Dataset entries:
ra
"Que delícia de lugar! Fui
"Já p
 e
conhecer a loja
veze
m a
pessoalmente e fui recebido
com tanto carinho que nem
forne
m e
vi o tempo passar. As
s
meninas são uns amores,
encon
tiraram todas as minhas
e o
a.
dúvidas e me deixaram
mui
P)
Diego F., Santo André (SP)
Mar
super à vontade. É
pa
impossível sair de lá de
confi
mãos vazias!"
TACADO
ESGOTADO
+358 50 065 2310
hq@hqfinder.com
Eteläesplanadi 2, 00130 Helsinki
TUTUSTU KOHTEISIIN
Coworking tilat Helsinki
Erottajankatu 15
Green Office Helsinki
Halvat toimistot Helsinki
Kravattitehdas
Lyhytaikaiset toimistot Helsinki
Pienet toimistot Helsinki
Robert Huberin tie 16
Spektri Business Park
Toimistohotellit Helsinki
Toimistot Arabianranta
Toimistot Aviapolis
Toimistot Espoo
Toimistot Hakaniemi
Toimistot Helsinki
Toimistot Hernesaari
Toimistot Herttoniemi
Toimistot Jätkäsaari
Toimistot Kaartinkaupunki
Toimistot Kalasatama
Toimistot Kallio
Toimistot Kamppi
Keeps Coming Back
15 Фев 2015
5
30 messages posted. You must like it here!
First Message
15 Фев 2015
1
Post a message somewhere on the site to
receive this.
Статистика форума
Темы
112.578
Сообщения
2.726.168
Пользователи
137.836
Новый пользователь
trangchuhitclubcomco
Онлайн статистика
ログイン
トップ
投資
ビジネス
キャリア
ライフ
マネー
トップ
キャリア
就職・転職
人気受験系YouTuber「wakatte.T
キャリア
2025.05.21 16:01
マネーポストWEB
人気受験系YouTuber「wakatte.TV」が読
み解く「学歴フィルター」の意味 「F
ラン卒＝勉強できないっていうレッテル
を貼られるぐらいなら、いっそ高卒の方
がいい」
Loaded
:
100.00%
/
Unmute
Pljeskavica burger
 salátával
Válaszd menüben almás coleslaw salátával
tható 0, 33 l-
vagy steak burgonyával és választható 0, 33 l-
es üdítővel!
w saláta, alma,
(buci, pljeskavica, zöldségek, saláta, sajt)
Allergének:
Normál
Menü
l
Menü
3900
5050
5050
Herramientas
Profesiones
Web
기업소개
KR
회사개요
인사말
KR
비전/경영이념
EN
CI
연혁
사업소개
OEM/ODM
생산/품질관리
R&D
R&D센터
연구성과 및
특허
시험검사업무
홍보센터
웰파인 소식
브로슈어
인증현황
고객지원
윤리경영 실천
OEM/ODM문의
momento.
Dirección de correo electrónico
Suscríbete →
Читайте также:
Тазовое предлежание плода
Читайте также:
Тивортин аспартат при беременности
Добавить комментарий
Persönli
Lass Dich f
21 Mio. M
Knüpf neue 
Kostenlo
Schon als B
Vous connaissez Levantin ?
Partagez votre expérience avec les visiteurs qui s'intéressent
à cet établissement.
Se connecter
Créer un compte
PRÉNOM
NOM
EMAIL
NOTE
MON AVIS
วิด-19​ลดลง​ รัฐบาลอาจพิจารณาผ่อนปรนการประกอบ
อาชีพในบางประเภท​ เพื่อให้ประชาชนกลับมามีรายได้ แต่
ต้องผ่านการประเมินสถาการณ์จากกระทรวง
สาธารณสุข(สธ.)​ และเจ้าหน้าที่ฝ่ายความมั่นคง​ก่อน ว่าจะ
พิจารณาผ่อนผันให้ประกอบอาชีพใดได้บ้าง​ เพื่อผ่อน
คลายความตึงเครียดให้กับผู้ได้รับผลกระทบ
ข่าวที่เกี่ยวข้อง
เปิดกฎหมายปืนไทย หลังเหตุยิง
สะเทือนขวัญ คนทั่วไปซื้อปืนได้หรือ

**Work required**
Only lines that include "wakatte" belong in the answer; return them from the entries above.

**Task answer**
人気受験系YouTuber「wakatte.T
人気受験系YouTuber「wakatte.TV」が読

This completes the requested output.